Le CNC a lancé une prime de parité de production en 2019, offrant des réductions de financement de l'État pour les projets dont le réalisateur ou les membres clés de l'équipe sont des femmes et oblige désormais les productions à déclarer des statistiques de genre et de salaires. Elle affirme qu’un tiers des films qu’elle a soutenus en 2020 et 2021 étaient éligibles au bonus de 15 %, contre un quart en 2019 et seulement 15 % en 2018.
Le Collectif 50/50 s'engage également dans des actions en faveur de la parité femmes-hommes. Le groupe a été confronté à sa propre combustion interne cette année lorsqu'un de ses membres du conseil d'administration a accusé un autre d'agression sexuelle, mais son travail se poursuit avec des actions telles que la promotion du travail des cinéastes féminines, la collaboration avec des festivals pour signer des chartes parité et le perfectionnement de son programme 50-50. Bible', un annuaire et des outils pour les professionnels du secteur.
Le mois dernier, l'Académie César a fait un geste audacieux enretirer l'acteur Sofiane Bennacer, star du film de Valeria Bruni TedeschiPour toujours jeune, de son repérage de talents Révélations pioche suite à des allégations de viols et de violences conjugales « par respect pour les victimes présumées ». (Bennacer a nié les allégations.)
Cette décision constitue un changement d'orientation notable pour l'organisation, qui a donné 12 nominations au candidat de Roman Polanski.Un officier et un spy, attribuant le prix du meilleur réalisateur au cinéaste qui divise. L'organisme de récompenses prend désormais position en ne séparant pas l'artiste et son travail des actions présumées dans sa vie personnelle.
Cela contraste également avec le président du CNC, Dominique Boutonnat, qui reste à son poste alors même qu'il doitsubir son procès pour agression sexuelle présumée. (Il nie les allégations.)
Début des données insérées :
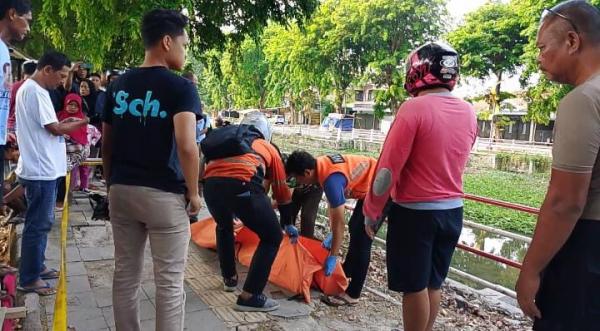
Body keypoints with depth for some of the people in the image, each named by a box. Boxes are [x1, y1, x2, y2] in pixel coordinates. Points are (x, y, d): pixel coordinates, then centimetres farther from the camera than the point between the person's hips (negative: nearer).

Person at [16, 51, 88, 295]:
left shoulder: (29, 88, 15)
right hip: (40, 170, -10)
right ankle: (29, 279, 9)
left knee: (42, 222, 18)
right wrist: (83, 122, -6)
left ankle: (36, 267, 29)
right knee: (38, 224, -2)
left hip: (41, 168, 10)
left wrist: (64, 122, 7)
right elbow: (55, 129, -17)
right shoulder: (35, 91, -17)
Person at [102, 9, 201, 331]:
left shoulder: (118, 85, 8)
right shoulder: (180, 87, -11)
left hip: (121, 191, 6)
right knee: (169, 281, 5)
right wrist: (193, 193, -9)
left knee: (125, 275, 16)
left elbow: (106, 145, 12)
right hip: (164, 194, -6)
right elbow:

Silvestre souligne que l'apathie est l'ennemi. Il est crucial de refuser d’arrêter de parler des inégalités et des défis auxquels sont confrontées les femmes et les personnes de couleur, car une poignée relativement petite de réalisatrices remportant des prix ne représente pas un changement de pouvoir significatif. En septembre, l’industrie a été indignée lorsque le magazine local Le Film Français a publié une photo de couverture de sept acteurs puissants de l’industrie – tous blancs, tous de sexe masculin.
« Il y a un véritable épuisement dans l'industrie et dans la société sur ces sujets », prévient Silvestre. « Les gens disent : 'C'est bon, on en a assez parlé' et soulignent les réalisatrices primées dans les festivals. Oui, c'est bien sûr une excellente nouvelle, mais les chiffres ne mentent pas.»
Djian est d'accord. «Malheureusement, on entend trop de 'ça suffit' et de 'il faut passer à autre chose', mais au contraire, la donne commence tout juste à changer lentement», dit-elle. « La porte commence à s’ouvrir pour nous. Il est temps que cela soit grand ouvert.»